Published: December 4, 2008

The genetic signatures of people in Spain and Portugal provide new and explicit evidence of the mass conversions of Sephardic Jews and Muslims to Catholicism in the 15th and 16th centuries after Christian armies wrested Spain back from Muslim control, a team of geneticists reports.

Twenty percent of the population of the Iberian Peninsula has Sephardic Jewish ancestry and 11 percent have DNA reflecting Moorish ancestors, the geneticists have found. Historians have debated how many Jews converted and how many chose exile. “One wing grossly underestimates the number of conversions,” said Jane S. Gerber, an expert on Sephardic history at the City University of New York.

The finding bears on two different views of Spanish history, said Jonathan S. Ray, a professor of Jewish studies at Georgetown University. One, proposed by the 20th-century historian Claudio Sánchez-Albornoz, holds that Spanish civilization is Catholic and other influences are foreign; the other sees Spain as having been enriched by drawing from all three of its historical cultures, Catholic, Jewish and Muslim.

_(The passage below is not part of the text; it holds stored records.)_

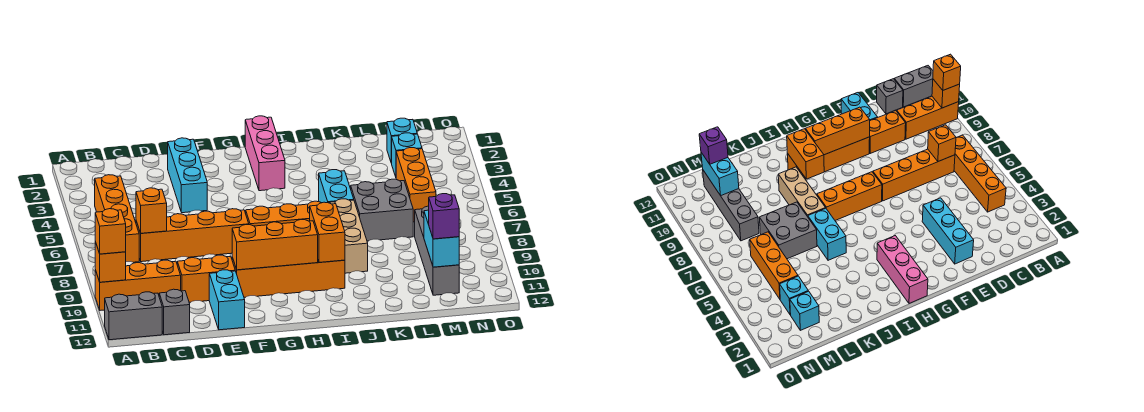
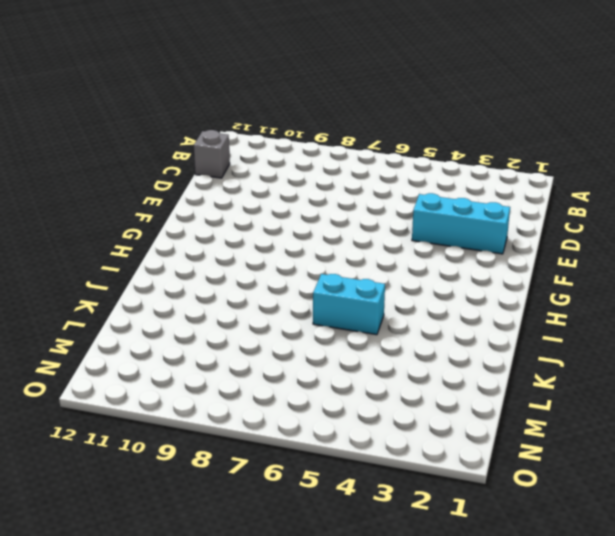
none -> orange brick A10:C10 level 1
none -> grey brick A12:B12 level 1
none -> orange brick B4:B7 level 1

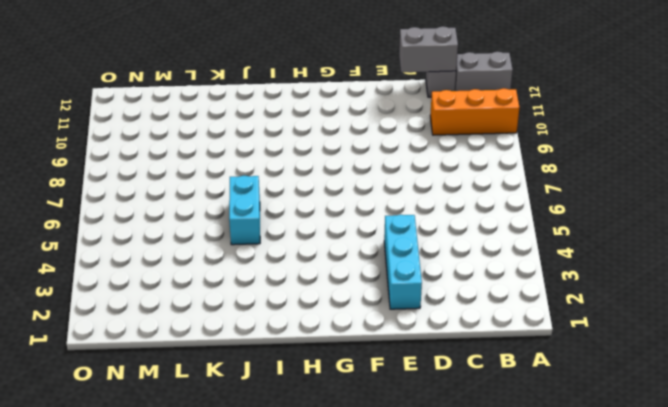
grey brick C12:D12 level 2 -> none
none -> orange brick B4:B7 level 1
none -> orange brick C7:F7 level 1
none -> orange brick D10:E10 level 1

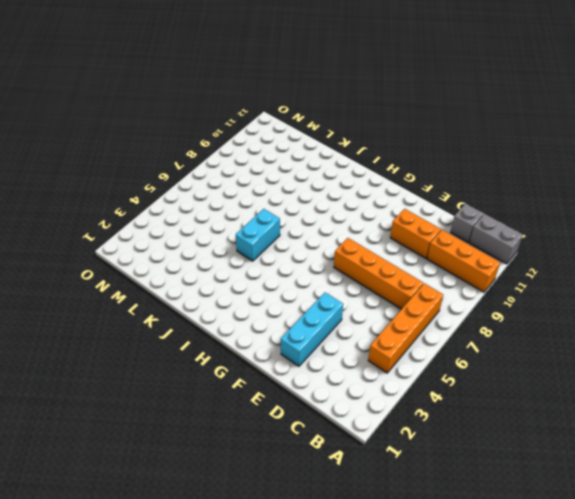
none -> cyan brick E11:E12 level 1
none -> orange brick F10:I10 level 1
none -> orange brick G7:I7 level 1

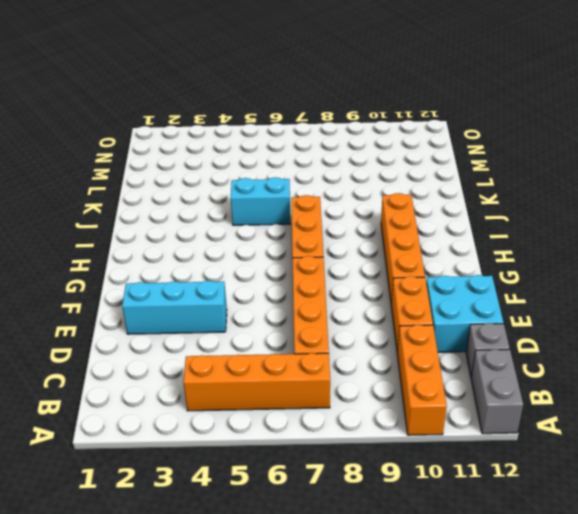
cyan brick D11:E12 level 1 -> cyan brick E11:E12 level 1
none -> pink brick H1:H3 level 1
none -> tan brick J7:J9 level 1
none -> grey brick K6:L7 level 1

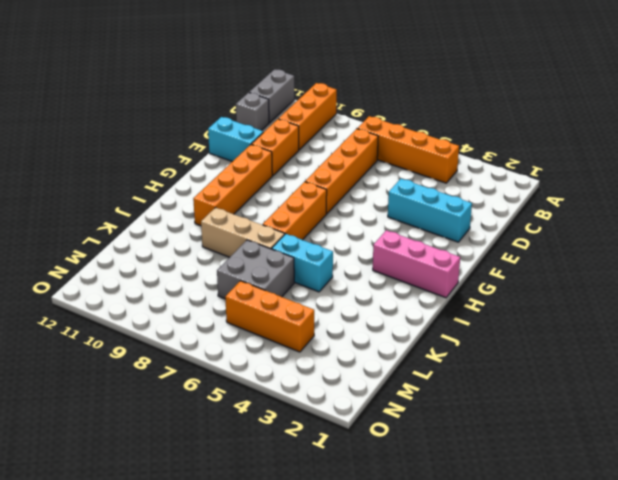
none -> cyan brick M2 level 1
none -> cyan brick M3 level 1
none -> grey brick M8:M11 level 1

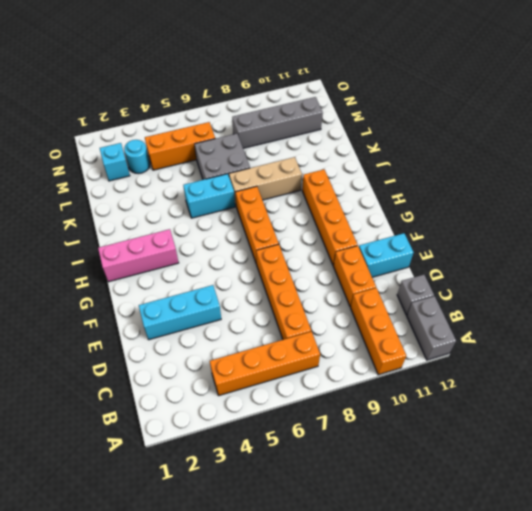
cyan round brick M3 level 1 -> cyan brick M3 level 1
none -> orange brick A10 level 2
none -> orange brick C7 level 2
none -> orange brick F10:H10 level 2

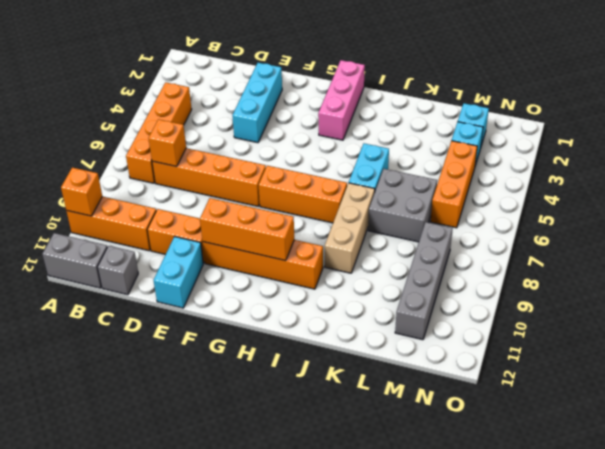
none -> orange brick I9:I10 level 2
none -> cyan brick M10:M11 level 2
none -> orange brick A10 level 3

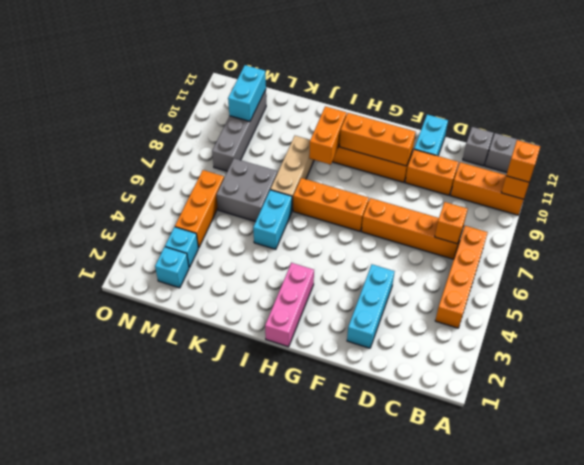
none -> purple brick M11 level 3

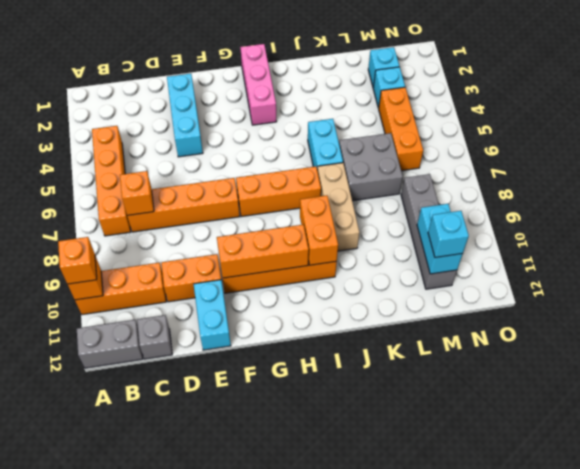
cyan brick M11 level 3 -> purple brick M11 level 3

The study, based on an analysis of Y chromosomes, was conducted by biologists led by Mark A. Jobling of the University of Leicester in England and Francesc Calafell of the Pompeu Fabra University in Barcelona. They developed a Y chromosome signature for Sephardic men by studying Sephardic Jewish communities in places where Jews migrated after being expelled from Spain in 1492 to 1496. They also characterized the Y chromosomes of the Arab and Berber army that invaded Spain in A.D. 711 from data on people living in Morocco and Western Sahara.

After a period of forbearance under the Arab Umayyad dynasty, Spain entered a period of religious intolerance, with its Muslim Berber dynasties forcing Christians and Jews to convert to Islam, and the victorious Christians then expelling Jews and Muslims or forcing them to convert. The new genetic study, reported online on Thursday in the American Journal of Human Genetics, indicates there was a high level of conversion among Jews.

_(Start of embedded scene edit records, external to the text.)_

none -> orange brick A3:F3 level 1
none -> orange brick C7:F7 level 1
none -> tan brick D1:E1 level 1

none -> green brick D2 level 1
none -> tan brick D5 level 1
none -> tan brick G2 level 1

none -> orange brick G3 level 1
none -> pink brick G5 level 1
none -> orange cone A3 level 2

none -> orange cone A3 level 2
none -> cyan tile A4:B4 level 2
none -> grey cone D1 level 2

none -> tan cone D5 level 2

Because most of the Y chromosome remains unchanged from father to son, the proportions of Sephardic and Moorish ancestry detected in the present population are probably the same as those just after the 1492 expulsions. A high proportion of people with Sephardic ancestry was to be expected, Dr. Ray said. “Jews formed a very large part of the urban population up until the great conversions,” he said.

Dr. Ray raised the question of what the DNA evidence might mean personally. “If four generations on I have no knowledge of my genetic past, how does that affect my understanding of my own religious association?”

The issue is one that has confronted Dr. Calafell, an author of the study. His own Y chromosome may be of Sephardic ancestry — the test is not definitive for individuals — and his surname is from a town in Catalonia; Jews undergoing conversion often took surnames from place names. But he does not regard his Y chromosome as a strong link to the Sephardic heritage. Assuming no in-breeding, he would have had more than one million living ancestors in A.D. 1500. “My full ancestry is made of many different individuals, and my Y chromosome tells me just about one of them,” he said.